The late chlamydial inclusion membrane is not derived from the endocytic pathway and is relatively deficient in host proteins

T Taraska, DM Ward, RS Ajioka, PB Wyrick, SR Davis-Kaplan, CH Davis and J Kaplan
Department of Pharmacology and Psychiatry, Veterans Administration Medical Center, Salt Lake City, Utah, USA.

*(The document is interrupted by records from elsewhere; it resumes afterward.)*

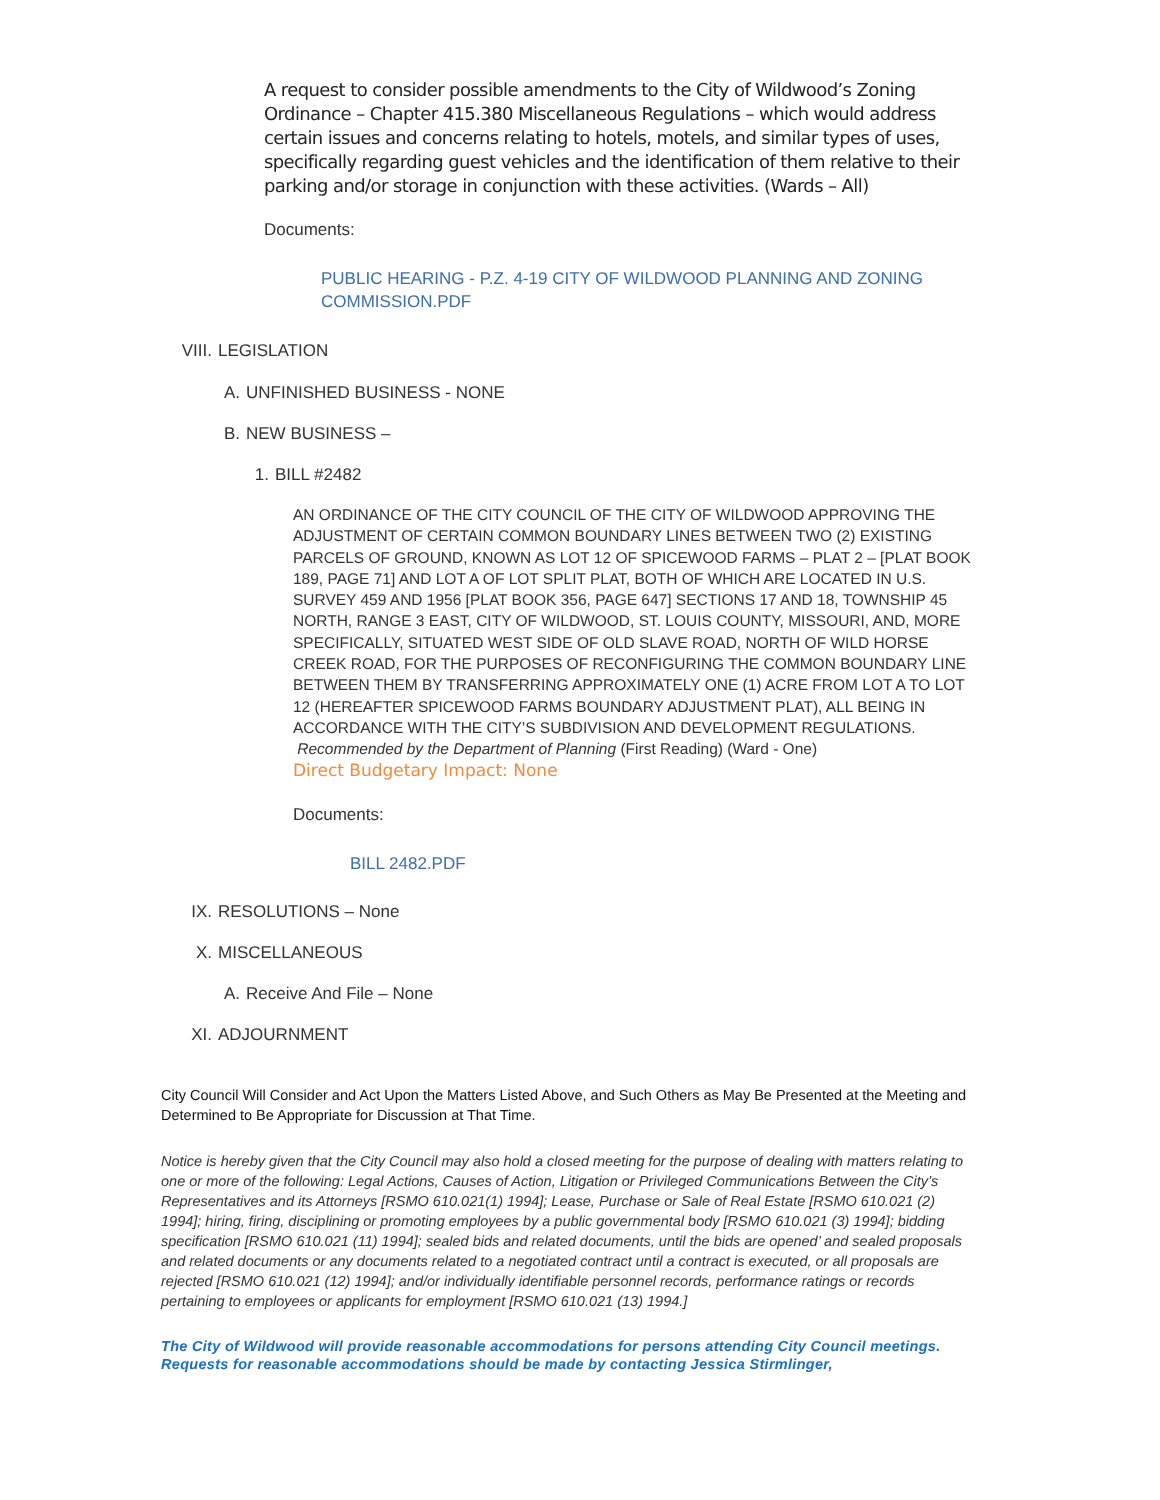A request to consider possible amendments to the City of Wildwood’s Zoning Ordinance – Chapter 415.380 Miscellaneous Regulations – which would address certain issues and concerns relating to hotels, motels, and similar types of uses, specifically regarding guest vehicles and the identification of them relative to their parking and/or storage in conjunction with these activities. (Wards – All)
Documents:
PUBLIC HEARING - P.Z. 4-19 CITY OF WILDWOOD PLANNING AND ZONING COMMISSION.PDF
VIII. LEGISLATION
A. UNFINISHED BUSINESS - NONE
B. NEW BUSINESS –
1. BILL #2482
AN ORDINANCE OF THE CITY COUNCIL OF THE CITY OF WILDWOOD APPROVING THE ADJUSTMENT OF CERTAIN COMMON BOUNDARY LINES BETWEEN TWO (2) EXISTING PARCELS OF GROUND, KNOWN AS LOT 12 OF SPICEWOOD FARMS – PLAT 2 – [PLAT BOOK 189, PAGE 71] AND LOT A OF LOT SPLIT PLAT, BOTH OF WHICH ARE LOCATED IN U.S. SURVEY 459 AND 1956 [PLAT BOOK 356, PAGE 647] SECTIONS 17 AND 18, TOWNSHIP 45 NORTH, RANGE 3 EAST, CITY OF WILDWOOD, ST. LOUIS COUNTY, MISSOURI, AND, MORE SPECIFICALLY, SITUATED WEST SIDE OF OLD SLAVE ROAD, NORTH OF WILD HORSE CREEK ROAD, FOR THE PURPOSES OF RECONFIGURING THE COMMON BOUNDARY LINE BETWEEN THEM BY TRANSFERRING APPROXIMATELY ONE (1) ACRE FROM LOT A TO LOT 12 (HEREAFTER SPICEWOOD FARMS BOUNDARY ADJUSTMENT PLAT), ALL BEING IN ACCORDANCE WITH THE CITY’S SUBDIVISION AND DEVELOPMENT REGULATIONS. Recommended by the Department of Planning (First Reading) (Ward - One)
Direct Budgetary Impact: None
Documents:
BILL 2482.PDF
IX. RESOLUTIONS – None
X. MISCELLANEOUS
A. Receive And File – None
XI. ADJOURNMENT
City Council Will Consider and Act Upon the Matters Listed Above, and Such Others as May Be Presented at the Meeting and Determined to Be Appropriate for Discussion at That Time.
Notice is hereby given that the City Council may also hold a closed meeting for the purpose of dealing with matters relating to one or more of the following: Legal Actions, Causes of Action, Litigation or Privileged Communications Between the City’s Representatives and its Attorneys [RSMO 610.021(1) 1994]; Lease, Purchase or Sale of Real Estate [RSMO 610.021 (2) 1994]; hiring, firing, disciplining or promoting employees by a public governmental body [RSMO 610.021 (3) 1994]; bidding specification [RSMO 610.021 (11) 1994]; sealed bids and related documents, until the bids are opened’ and sealed proposals and related documents or any documents related to a negotiated contract until a contract is executed, or all proposals are rejected [RSMO 610.021 (12) 1994]; and/or individually identifiable personnel records, performance ratings or records pertaining to employees or applicants for employment [RSMO 610.021 (13) 1994.]
The City of Wildwood will provide reasonable accommodations for persons attending City Council meetings. Requests for reasonable accommodations should be made by contacting Jessica Stirmlinger,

Chlamydiae are obligate intracellular parasites which multiply within infected cells in a membrane-bound structure termed an inclusion. Newly internalized bacteria are surrounded by host plasma membrane; however, the source of membrane for the expansion of the inclusion is unknown. To determine if the membrane for the mature inclusion was derived by fusion with cellular organelles, we stained infected cells with fluorescent or electron-dense markers specific for organelles and examined inclusions for those markers. We observed no evidence for the presence of endoplasmic reticulum, Golgi, late endosomal, or lysosomal proteins in the inclusion. These data suggest that the expansion of the inclusion membrane, beginning 24 h postinoculation, does not occur by the addition of host proteins resulting from either de novo host synthesis or by fusion with preexisting membranes. To determine the source of the expanding inclusion membrane, antibodies were produced against isolated membranes from Chlamydia-infected mouse cells. The antibodies were demonstrated to be solely against Chlamydia-specified proteins by both immunoprecipitation of [35S]methionine-labeled extracts and Western blotting (immunoblotting). Techniques were used to semipermeabilize Chlamydia-infected cells without disrupting the permeability of the inclusion, allowing antibodies access to the outer surface of the inclusion membrane. Immunofluorescent staining demonstrated a ring-like fluorescence around inclusions in semipermeabilized cells, whereas Triton X-100-permeabilized cells showed staining throughout the inclusion. These studies demonstrate that the inclusion membrane is made up, in part, of Chlamydia-specified proteins and not of existing host membrane proteins.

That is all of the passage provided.